(Dataset entries begins)

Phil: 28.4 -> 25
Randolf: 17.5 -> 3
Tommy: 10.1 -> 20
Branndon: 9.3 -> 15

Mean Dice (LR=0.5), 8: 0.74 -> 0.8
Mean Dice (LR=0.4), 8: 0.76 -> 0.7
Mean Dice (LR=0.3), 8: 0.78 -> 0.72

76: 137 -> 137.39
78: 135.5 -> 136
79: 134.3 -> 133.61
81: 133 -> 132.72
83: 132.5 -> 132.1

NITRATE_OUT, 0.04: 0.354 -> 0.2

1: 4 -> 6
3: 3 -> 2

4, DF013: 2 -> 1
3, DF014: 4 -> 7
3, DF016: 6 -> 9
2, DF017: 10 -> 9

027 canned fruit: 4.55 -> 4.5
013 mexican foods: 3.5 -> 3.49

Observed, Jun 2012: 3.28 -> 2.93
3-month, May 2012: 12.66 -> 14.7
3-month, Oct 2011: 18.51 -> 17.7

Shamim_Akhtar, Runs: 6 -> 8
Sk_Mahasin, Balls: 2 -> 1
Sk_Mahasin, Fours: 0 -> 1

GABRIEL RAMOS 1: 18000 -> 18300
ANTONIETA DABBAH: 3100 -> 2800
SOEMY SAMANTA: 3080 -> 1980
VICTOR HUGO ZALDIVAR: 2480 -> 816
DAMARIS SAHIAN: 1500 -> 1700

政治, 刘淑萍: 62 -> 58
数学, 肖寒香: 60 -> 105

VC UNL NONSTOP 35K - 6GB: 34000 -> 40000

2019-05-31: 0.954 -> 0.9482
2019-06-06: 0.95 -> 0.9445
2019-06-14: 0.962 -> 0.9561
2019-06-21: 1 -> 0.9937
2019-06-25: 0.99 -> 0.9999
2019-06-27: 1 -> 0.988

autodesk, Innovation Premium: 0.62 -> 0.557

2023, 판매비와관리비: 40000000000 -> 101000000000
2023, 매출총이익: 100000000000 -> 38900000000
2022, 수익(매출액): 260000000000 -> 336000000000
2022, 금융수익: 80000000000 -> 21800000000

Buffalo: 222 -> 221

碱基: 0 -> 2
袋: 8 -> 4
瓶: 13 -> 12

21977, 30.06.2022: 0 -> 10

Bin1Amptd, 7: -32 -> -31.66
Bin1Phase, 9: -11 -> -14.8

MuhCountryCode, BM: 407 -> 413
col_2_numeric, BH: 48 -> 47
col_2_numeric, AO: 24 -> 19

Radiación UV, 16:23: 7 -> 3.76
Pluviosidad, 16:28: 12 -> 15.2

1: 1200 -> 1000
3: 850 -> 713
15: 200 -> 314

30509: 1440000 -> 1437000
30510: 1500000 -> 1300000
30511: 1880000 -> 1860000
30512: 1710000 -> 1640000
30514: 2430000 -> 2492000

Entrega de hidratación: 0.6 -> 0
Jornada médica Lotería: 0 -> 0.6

(Dataset entries ends)

What to produce: A verbatim transcription is needed of the lines above, starting at the line with "83: 132.5 -> 132.1" and ending at the line with "2019-06-27: 1 -> 0.988", both included, and of nothing else.

Response to the task:
83: 132.5 -> 132.1

NITRATE_OUT, 0.04: 0.354 -> 0.2

1: 4 -> 6
3: 3 -> 2

4, DF013: 2 -> 1
3, DF014: 4 -> 7
3, DF016: 6 -> 9
2, DF017: 10 -> 9

027 canned fruit: 4.55 -> 4.5
013 mexican foods: 3.5 -> 3.49

Observed, Jun 2012: 3.28 -> 2.93
3-month, May 2012: 12.66 -> 14.7
3-month, Oct 2011: 18.51 -> 17.7

Shamim_Akhtar, Runs: 6 -> 8
Sk_Mahasin, Balls: 2 -> 1
Sk_Mahasin, Fours: 0 -> 1

GABRIEL RAMOS 1: 18000 -> 18300
ANTONIETA DABBAH: 3100 -> 2800
SOEMY SAMANTA: 3080 -> 1980
VICTOR HUGO ZALDIVAR: 2480 -> 816
DAMARIS SAHIAN: 1500 -> 1700

政治, 刘淑萍: 62 -> 58
数学, 肖寒香: 60 -> 105

VC UNL NONSTOP 35K - 6GB: 34000 -> 40000

2019-05-31: 0.954 -> 0.9482
2019-06-06: 0.95 -> 0.9445
2019-06-14: 0.962 -> 0.9561
2019-06-21: 1 -> 0.9937
2019-06-25: 0.99 -> 0.9999
2019-06-27: 1 -> 0.988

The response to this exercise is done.